Keterangan : MOE Empiris diperoleh dari hasil penelitian sedangkan MOE Teoritis dihasilkan dari hasil perhitungan menggunakan rumus

Tabel 5 memperlihatkan nilai MOE empiris yang berada dalam range nilai MOE teoritis (core dianggap tidak berperan) dan nilai MOE teoritis (core

dianggap berperan). Nilai MOE teoritis (core dianggap berperan) terbesar dimiliki oleh kayu laminasi core balsa 1 cm (53185 kg/cm2) dan terkecil dimiliki oleh kayu laminasi core styrofoam 4 cm (8913 kg/cm2). Nilai MOE empiris lebih kecil dibandingkan dengan nilai MOE teoritis (core dianggap berperan). Hal ini dikarenakan nilai MOE teoritis tidak memperhatikan faktor-faktor yang mempengaruhi nilai MOE seperti cacat kayu, kualitas bahan, kualitas pengempaan dan tekanan kempa.

Nilai MOE teoritis (core dianggap berperan) dapat dijadikan acuan bahwa sebenarnya kayu laminasi dapat memiliki nilai MOE yang tinggi apabila dalam proses pembuatannya memenuhi kriteria dalam pembuatan kayu laminasi yang

baik (seperti pemilihan bahan yang mengandung sedikit cacat, penyeragaman tekanan kempa pada kayu laminasi serta memperhatikan proses perekatan). Selain MOE teoritis (core dianggap berperan), ada juga nilai MOE teoritis (core

dianggap tidak berperan). Nilai ini berawal dari kecenderungan nilai MOE core styrofoam yang kecil namun ketika dijadikan kayu laminasi nilai MOE-nya meningkat, sehingga diasumsikan bahwa core styrofoam tidak memiliki peranan yang tinggi dalam menahan beban yang diberikan kepadanya. Nilai MOE teoritis (core dianggap tidak berperan) terbesar terdapat pada kayu laminasi core MDF 1 cm (5754 kg/cm2) dan terkecil terdapat pada kayu laminasi core balsa 4 cm (557 kg/cm2).
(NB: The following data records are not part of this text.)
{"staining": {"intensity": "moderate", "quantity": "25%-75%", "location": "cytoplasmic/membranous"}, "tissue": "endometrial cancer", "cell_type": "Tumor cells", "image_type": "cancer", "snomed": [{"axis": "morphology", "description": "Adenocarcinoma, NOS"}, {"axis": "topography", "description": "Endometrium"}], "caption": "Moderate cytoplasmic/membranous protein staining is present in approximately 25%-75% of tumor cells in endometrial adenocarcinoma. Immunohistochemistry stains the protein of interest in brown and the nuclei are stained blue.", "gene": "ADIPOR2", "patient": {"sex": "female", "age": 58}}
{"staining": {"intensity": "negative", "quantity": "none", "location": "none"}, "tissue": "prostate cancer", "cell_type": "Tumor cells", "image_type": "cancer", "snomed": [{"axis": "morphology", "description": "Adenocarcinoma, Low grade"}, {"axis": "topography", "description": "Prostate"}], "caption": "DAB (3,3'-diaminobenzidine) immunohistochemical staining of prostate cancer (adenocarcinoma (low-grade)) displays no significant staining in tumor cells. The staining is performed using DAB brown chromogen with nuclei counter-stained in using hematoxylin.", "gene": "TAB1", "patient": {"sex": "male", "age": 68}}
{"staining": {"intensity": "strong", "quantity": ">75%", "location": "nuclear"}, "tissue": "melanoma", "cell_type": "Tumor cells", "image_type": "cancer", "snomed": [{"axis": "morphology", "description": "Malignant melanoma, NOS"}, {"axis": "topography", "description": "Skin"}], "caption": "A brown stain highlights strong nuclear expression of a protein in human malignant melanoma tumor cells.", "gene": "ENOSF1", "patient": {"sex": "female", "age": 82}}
Dengan melihat perbandingan besarnya nilai MOE empiris dan MOE teoritis (baik core dianggap berperan maupun yang dianggap tidak berperan), dapat dikatakan bahwa core dari masing-masing kayu laminasi mempunyai peranan dalam menahan beban yang dikenakan padanya. Pada penelitian ini, core

tidak 100 % menahan beban sehingga nilai MOE empirisnya rendah. Nilai MOE empiris yang rendah dapat disebabkan oleh cacat pada bahan yang digunakan serta perekatan yang kurang sempurna. Perekatan kurang sempurna juga dapat menyebabkan kayu laminasi mengalami gaya geser, sehingga menurunkan nilai MOE empirisnya.

4.4.2 MOR Empiris dan Teoritis

Perhitungan mengenai MOR teoritis dapat dilihat dalam Lampiran 18. Dari data-data tersebut diperoleh nilai rata-rata MOR teoritis yang dibandingkan dengan nilai rata-rata MOR empiris, sebagaimana tersaji dalam Tabel 6.

Tabel 6 MOR empiris dan teoritis kayu laminasi

Spesimen

MOR Empiris (kg/cm2)

MOR Teoritis (kg/cm2) MOR Teoritis (kg/cm2)

(core dianggap tidak berperan) (core dianggap berperan)

CoreStyrofoam 1 cm 224 30 191 CoreStyrofoam 2 cm 94 11 87 CoreStyrofoam 4 cm 19 3 44 Core Balsa 1 cm 289 36 378 Core Balsa 2 cm 179 16 242 Core Balsa 4 cm 131 4 198 Core MDF 1 cm 193 38 143 Core MDF 2 cm 205 9 167 Core MDF 4 cm 86 4 130

Keterangan : MOR Empiris diperoleh dari hasil penelitian sedangkan MOR Teoritis dihasilkan dari hasil perhitungan menggunakan rumus

Nilai MOR empiris yang berada dalam range nilai MOR teoritis (core

dianggap tidak berperan) dan nilai MOR teoritis (core dianggap berperan) hanya terdapat pada kelompok kayu laminasi core balsa, laminasi core styrofoam 4 cm, dan kayu laminasi core MDF 4 cm. Sedangkan nilai MOR empiris yang tidak masuk dalam range tersebut terdapat pada kayu laminasi core styrofoam 1 cm, kayu laminasi core styrofoam 2 cm, kayu laminasi core MDF 1 cm, dan kayu laminasi core MDF 2 cm, dimana keempat kayu laminasi tersebut menggunakan

core dengan tebal 1 dan 2 cm. Hal ini dapat disebabkan oleh penetrasi perekat yang baik pada core dengan tebal 1 dan 2 cm terutama pada core styrofoam dan MDF, sehingga bahan pembentuk laminasi dapat bekerja secara maksimal dan meningkatkan kekuatan lenturnya.

Rendahnya nilai MOE dan MOR empiris pada kayu laminasi disebabkan perhitungan kekuatan lentur hanya mengandalkan pada lendutan akibat momen lentur saja, sedangkan menurut Sulistyawati (2006), gaya geser yang dipikul oleh kayu laminasi mempunyai pengaruh terhadap lendutan total sehingga memungkinkan untuk diperhitungkan. Lendutan total sebenarnya yang terjadi adalah jumlah lendutan akibat momen lentur dan gaya geser. Dengan memperhitungkan lendutan akibat gaya geser, akan memperbesar nilai kekakuan lentur, sehingga kapasitas dan kemampuan balok dalam menahan lendutan akan makin besar.